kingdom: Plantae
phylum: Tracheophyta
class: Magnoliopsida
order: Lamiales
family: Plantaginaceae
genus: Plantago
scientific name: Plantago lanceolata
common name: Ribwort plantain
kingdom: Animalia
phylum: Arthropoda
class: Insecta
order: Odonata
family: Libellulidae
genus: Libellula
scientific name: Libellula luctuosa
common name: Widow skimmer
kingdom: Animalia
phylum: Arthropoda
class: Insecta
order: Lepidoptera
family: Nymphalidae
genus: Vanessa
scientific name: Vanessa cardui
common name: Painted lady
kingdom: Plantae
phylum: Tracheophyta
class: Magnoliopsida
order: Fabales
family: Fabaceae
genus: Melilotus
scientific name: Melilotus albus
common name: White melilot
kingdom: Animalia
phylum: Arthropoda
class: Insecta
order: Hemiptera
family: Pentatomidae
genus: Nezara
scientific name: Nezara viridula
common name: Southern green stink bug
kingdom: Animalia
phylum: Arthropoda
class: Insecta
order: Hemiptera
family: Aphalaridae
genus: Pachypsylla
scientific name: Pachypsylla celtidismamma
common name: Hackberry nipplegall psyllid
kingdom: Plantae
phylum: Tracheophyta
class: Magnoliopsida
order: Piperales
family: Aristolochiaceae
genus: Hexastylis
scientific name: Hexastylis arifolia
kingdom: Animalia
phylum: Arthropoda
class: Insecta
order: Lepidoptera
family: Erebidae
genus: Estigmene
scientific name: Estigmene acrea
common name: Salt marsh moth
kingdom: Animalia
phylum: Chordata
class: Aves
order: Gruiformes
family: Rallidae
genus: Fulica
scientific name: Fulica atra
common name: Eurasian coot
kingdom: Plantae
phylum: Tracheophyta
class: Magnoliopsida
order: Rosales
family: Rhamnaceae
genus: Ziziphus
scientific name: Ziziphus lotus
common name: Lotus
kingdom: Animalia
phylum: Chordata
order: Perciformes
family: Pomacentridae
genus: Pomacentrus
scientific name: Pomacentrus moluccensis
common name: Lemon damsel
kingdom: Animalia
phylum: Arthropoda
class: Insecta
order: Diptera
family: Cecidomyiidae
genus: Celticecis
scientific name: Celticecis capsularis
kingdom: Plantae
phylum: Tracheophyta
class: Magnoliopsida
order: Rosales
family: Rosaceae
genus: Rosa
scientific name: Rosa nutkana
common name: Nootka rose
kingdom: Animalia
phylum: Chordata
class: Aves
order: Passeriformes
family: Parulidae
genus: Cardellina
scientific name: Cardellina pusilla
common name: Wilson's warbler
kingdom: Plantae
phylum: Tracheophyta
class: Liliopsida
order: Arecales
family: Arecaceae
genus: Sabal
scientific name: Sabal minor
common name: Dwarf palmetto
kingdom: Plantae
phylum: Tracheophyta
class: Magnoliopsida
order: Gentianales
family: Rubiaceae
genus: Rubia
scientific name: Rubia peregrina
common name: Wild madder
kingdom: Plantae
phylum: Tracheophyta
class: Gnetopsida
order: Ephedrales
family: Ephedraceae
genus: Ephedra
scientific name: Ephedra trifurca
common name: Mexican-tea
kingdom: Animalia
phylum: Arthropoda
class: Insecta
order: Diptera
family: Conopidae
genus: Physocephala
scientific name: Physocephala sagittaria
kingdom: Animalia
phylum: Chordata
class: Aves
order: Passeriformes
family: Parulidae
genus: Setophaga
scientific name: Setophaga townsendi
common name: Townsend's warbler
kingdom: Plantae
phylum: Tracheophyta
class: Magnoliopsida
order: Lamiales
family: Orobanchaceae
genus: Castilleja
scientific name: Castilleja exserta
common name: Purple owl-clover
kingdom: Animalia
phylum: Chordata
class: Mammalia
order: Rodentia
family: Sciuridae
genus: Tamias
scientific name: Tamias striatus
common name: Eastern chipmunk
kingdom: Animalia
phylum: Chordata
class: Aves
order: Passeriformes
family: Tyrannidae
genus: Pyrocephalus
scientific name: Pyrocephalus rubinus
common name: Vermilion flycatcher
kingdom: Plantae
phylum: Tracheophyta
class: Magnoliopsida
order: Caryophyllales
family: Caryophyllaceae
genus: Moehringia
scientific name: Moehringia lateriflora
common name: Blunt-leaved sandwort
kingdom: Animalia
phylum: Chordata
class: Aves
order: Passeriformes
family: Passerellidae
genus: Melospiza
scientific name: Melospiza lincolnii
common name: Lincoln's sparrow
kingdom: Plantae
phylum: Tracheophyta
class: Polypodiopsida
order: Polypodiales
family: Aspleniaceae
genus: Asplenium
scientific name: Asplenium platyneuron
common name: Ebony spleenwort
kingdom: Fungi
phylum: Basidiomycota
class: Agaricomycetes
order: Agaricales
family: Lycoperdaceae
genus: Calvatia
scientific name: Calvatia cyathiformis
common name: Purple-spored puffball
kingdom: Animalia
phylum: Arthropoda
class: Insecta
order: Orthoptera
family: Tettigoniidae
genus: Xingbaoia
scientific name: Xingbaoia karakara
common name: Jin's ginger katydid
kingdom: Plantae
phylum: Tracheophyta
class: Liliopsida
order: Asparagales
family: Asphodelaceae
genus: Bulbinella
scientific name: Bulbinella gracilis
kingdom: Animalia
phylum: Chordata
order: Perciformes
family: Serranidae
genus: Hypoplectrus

━━━━

→ **SHORT EXERCISE**
Edit all the data above by replacing every instance of "common name" with "vernacular name", and keep everything else unchanged.

→ **EXPECTED OUTPUT**
kingdom: Plantae
phylum: Tracheophyta
class: Magnoliopsida
order: Lamiales
family: Plantaginaceae
genus: Plantago
scientific name: Plantago lanceolata
vernacular name: Ribwort plantain
kingdom: Animalia
phylum: Arthropoda
class: Insecta
order: Odonata
family: Libellulidae
genus: Libellula
scientific name: Libellula luctuosa
vernacular name: Widow skimmer
kingdom: Animalia
phylum: Arthropoda
class: Insecta
order: Lepidoptera
family: Nymphalidae
genus: Vanessa
scientific name: Vanessa cardui
vernacular name: Painted lady
kingdom: Plantae
phylum: Tracheophyta
class: Magnoliopsida
order: Fabales
family: Fabaceae
genus: Melilotus
scientific name: Melilotus albus
vernacular name: White melilot
kingdom: Animalia
phylum: Arthropoda
class: Insecta
order: Hemiptera
family: Pentatomidae
genus: Nezara
scientific name: Nezara viridula
vernacular name: Southern green stink bug
kingdom: Animalia
phylum: Arthropoda
class: Insecta
order: Hemiptera
family: Aphalaridae
genus: Pachypsylla
scientific name: Pachypsylla celtidismamma
vernacular name: Hackberry nipplegall psyllid
kingdom: Plantae
phylum: Tracheophyta
class: Magnoliopsida
order: Piperales
family: Aristolochiaceae
genus: Hexastylis
scientific name: Hexastylis arifolia
kingdom: Animalia
phylum: Arthropoda
class: Insecta
order: Lepidoptera
family: Erebidae
genus: Estigmene
scientific name: Estigmene acrea
vernacular name: Salt marsh moth
kingdom: Animalia
phylum: Chordata
class: Aves
order: Gruiformes
family: Rallidae
genus: Fulica
scientific name: Fulica atra
vernacular name: Eurasian coot
kingdom: Plantae
phylum: Tracheophyta
class: Magnoliopsida
order: Rosales
family: Rhamnaceae
genus: Ziziphus
scientific name: Ziziphus lotus
vernacular name: Lotus
kingdom: Animalia
phylum: Chordata
order: Perciformes
family: Pomacentridae
genus: Pomacentrus
scientific name: Pomacentrus moluccensis
vernacular name: Lemon damsel
kingdom: Animalia
phylum: Arthropoda
class: Insecta
order: Diptera
family: Cecidomyiidae
genus: Celticecis
scientific name: Celticecis capsularis
kingdom: Plantae
phylum: Tracheophyta
class: Magnoliopsida
order: Rosales
family: Rosaceae
genus: Rosa
scientific name: Rosa nutkana
vernacular name: Nootka rose
kingdom: Animalia
phylum: Chordata
class: Aves
order: Passeriformes
family: Parulidae
genus: Cardellina
scientific name: Cardellina pusilla
vernacular name: Wilson's warbler
kingdom: Plantae
phylum: Tracheophyta
class: Liliopsida
order: Arecales
family: Arecaceae
genus: Sabal
scientific name: Sabal minor
vernacular name: Dwarf palmetto
kingdom: Plantae
phylum: Tracheophyta
class: Magnoliopsida
order: Gentianales
family: Rubiaceae
genus: Rubia
scientific name: Rubia peregrina
vernacular name: Wild madder
kingdom: Plantae
phylum: Tracheophyta
class: Gnetopsida
order: Ephedrales
family: Ephedraceae
genus: Ephedra
scientific name: Ephedra trifurca
vernacular name: Mexican-tea
kingdom: Animalia
phylum: Arthropoda
class: Insecta
order: Diptera
family: Conopidae
genus: Physocephala
scientific name: Physocephala sagittaria
kingdom: Animalia
phylum: Chordata
class: Aves
order: Passeriformes
family: Parulidae
genus: Setophaga
scientific name: Setophaga townsendi
vernacular name: Townsend's warbler
kingdom: Plantae
phylum: Tracheophyta
class: Magnoliopsida
order: Lamiales
family: Orobanchaceae
genus: Castilleja
scientific name: Castilleja exserta
vernacular name: Purple owl-clover
kingdom: Animalia
phylum: Chordata
class: Mammalia
order: Rodentia
family: Sciuridae
genus: Tamias
scientific name: Tamias striatus
vernacular name: Eastern chipmunk
kingdom: Animalia
phylum: Chordata
class: Aves
order: Passeriformes
family: Tyrannidae
genus: Pyrocephalus
scientific name: Pyrocephalus rubinus
vernacular name: Vermilion flycatcher
kingdom: Plantae
phylum: Tracheophyta
class: Magnoliopsida
order: Caryophyllales
family: Caryophyllaceae
genus: Moehringia
scientific name: Moehringia lateriflora
vernacular name: Blunt-leaved sandwort
kingdom: Animalia
phylum: Chordata
class: Aves
order: Passeriformes
family: Passerellidae
genus: Melospiza
scientific name: Melospiza lincolnii
vernacular name: Lincoln's sparrow
kingdom: Plantae
phylum: Tracheophyta
class: Polypodiopsida
order: Polypodiales
family: Aspleniaceae
genus: Asplenium
scientific name: Asplenium platyneuron
vernacular name: Ebony spleenwort
kingdom: Fungi
phylum: Basidiomycota
class: Agaricomycetes
order: Agaricales
family: Lycoperdaceae
genus: Calvatia
scientific name: Calvatia cyathiformis
vernacular name: Purple-spored puffball
kingdom: Animalia
phylum: Arthropoda
class: Insecta
order: Orthoptera
family: Tettigoniidae
genus: Xingbaoia
scientific name: Xingbaoia karakara
vernacular name: Jin's ginger katydid
kingdom: Plantae
phylum: Tracheophyta
class: Liliopsida
order: Asparagales
family: Asphodelaceae
genus: Bulbinella
scientific name: Bulbinella gracilis
kingdom: Animalia
phylum: Chordata
order: Perciformes
family: Serranidae
genus: Hypoplectrus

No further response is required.